¿Cuál es una buena estimación del porcentaje de similitud de secuencia entre el genoma tumoral y el genoma normal emparejado (de la misma persona)?

La respuesta breve es: realmente depende del tumor y su vía de carcinogénesis. Los tumores deficientes en reparación de desajustes, por ejemplo, también se denominan tumores “hipermutados”. Su sistema de reparación de ADN disfuncional permite un número increíblemente mayor de errores durante la replicación del ADN para pasar “desapercibido”, y así ser heredado por la célula hija en cada ronda de división. Y así sucesivamente, y así sucesivamente … para cada ronda. Un ejemplo de tumores hipermutados son cánceres colorrectales inestables a microsatélites (MSI-H CRCs). Estos tienen una similitud de secuencia mucho más baja que el tejido compatible normal que sus contrapartes estables a los microsatélites.

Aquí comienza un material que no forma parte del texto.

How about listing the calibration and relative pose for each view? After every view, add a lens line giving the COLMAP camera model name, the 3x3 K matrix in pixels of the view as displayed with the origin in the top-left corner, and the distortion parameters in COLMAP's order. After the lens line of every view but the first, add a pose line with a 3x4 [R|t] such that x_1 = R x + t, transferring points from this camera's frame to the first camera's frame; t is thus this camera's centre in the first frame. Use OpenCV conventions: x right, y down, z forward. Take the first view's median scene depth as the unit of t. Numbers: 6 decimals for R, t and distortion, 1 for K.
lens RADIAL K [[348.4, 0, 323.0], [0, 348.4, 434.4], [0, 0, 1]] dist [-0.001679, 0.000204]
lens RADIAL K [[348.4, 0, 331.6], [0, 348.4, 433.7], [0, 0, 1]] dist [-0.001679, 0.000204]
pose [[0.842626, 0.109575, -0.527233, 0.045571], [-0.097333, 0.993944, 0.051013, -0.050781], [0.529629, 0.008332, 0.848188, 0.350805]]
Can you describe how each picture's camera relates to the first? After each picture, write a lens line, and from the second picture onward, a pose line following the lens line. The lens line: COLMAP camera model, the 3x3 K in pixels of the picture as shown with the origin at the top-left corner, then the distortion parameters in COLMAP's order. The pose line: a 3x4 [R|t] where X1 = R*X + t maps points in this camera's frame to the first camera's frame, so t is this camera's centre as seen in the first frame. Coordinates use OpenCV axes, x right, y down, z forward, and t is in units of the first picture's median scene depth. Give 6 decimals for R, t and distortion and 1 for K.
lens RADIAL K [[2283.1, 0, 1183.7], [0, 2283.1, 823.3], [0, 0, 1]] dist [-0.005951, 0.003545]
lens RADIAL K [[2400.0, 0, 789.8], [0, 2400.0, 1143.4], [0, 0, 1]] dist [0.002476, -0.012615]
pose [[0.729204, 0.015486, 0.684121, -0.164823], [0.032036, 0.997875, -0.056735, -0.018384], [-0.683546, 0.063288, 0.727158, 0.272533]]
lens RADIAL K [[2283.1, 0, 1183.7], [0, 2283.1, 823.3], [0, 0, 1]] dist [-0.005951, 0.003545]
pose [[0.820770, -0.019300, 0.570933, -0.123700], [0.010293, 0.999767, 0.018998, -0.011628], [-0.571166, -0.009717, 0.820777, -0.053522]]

editar: leí la pregunta completa ahora, me disculpo por dar la respuesta obvia que no estabas buscando. Sin embargo, puedo dar más información sobre lo que escribí antes: la siguiente imagen está tomada de un artículo de Nature, escrito por el consorcio TCGA (the cancer genome atlas).

http://www.nature.com/nature/jou…

De los 224 tumores colorrectales y el apareamiento normal que analizaron, el 16% se clasificaron como hipermutados. De la gráfica se puede ver que la tasa más alta de mutaciones / megabase (primera muestra, la más a la izquierda en el gráfico) fue, digamos, alrededor de 500 (alrededor de 400 no silenciosas más alrededor de 100 mutaciones silenciosas). Eso significa 500 mutaciones cada 1000000 bases, o 0,0005%. En este caso particular, entonces, la similitud de secuencia entre el tumor y el tejido normal emparejado es 99.9995%. Si observa el extremo derecho del gráfico, los tumores que tuvieron la menor tasa de mutación ni siquiera alcanzaron 1 mutación / megabase (más de 99.999999% de similitud de secuencia).

Varía mucho entre los tipos de tumores (exposición a mutágenos, inestabilidad genética, etc.).

Mire la primera figura en este documento (Firmas de procesos mutacionales en cáncer humano). Tenga en cuenta que la escala Y es logarítmica, por lo que las diferencias son enormes. Creo que responde tu pregunta. Para darle un número específico, unos cientos de mutaciones sobre el exoma (la parte codificante del genoma, aproximadamente 50 Mb) son un número muy común.

En términos generales, las alteraciones genéticas solo aumentan, por lo que el mismo tumor solo puede adquirir más mutaciones (y también variantes estructurales, es decir, rupturas de ADN) con el tiempo. El mismo tumor tiene más mutaciones al final que al principio, aunque la diferencia a menudo no es sorprendente. De hecho, cuando un cáncer es clínicamente detectable, ya ha adquirido muchas (¿la mayoría?) De sus mutaciones. Algunos artículos han analizado la evolución del genoma del tumor a lo largo del tiempo (y etapa), pero esto es técnicamente complicado por el hecho de que las biopsias repetidas son invasivas, costosas y potencialmente dañinas para el paciente.

Los tumores son casi idénticos a los tejidos normales. Los estudios de secuenciación de tumores generalmente encuentran entre 0.1 a 10 mutaciones por megabase (= 0.00001% – 0.001%) en las regiones codificadoras de proteínas, puede ser un poco más alto si observas el genoma completo. Como han mencionado otros carteles, existe un rango de aproximadamente 1 a 2 órdenes de magnitud entre tumores individuales de un tipo dado, y la mayoría de los tipos de tumores tienen un rango característico: los tumores de piel y pulmón tienen mucha exposición ambiental y tasas tan altas de mutación, mientras que los tumores de mama tienen una tasa baja de mutación puntual (pero generalmente una tasa alta de rupturas cromosómicas y cambios en el número de copias).

De la parte superior de mi cabeza, 99.9999999% partido. El genoma humano tiene alrededor de 3 mil millones de pares de bases. Es poco probable que más de un puñado no coincidan. Podría ser solo uno.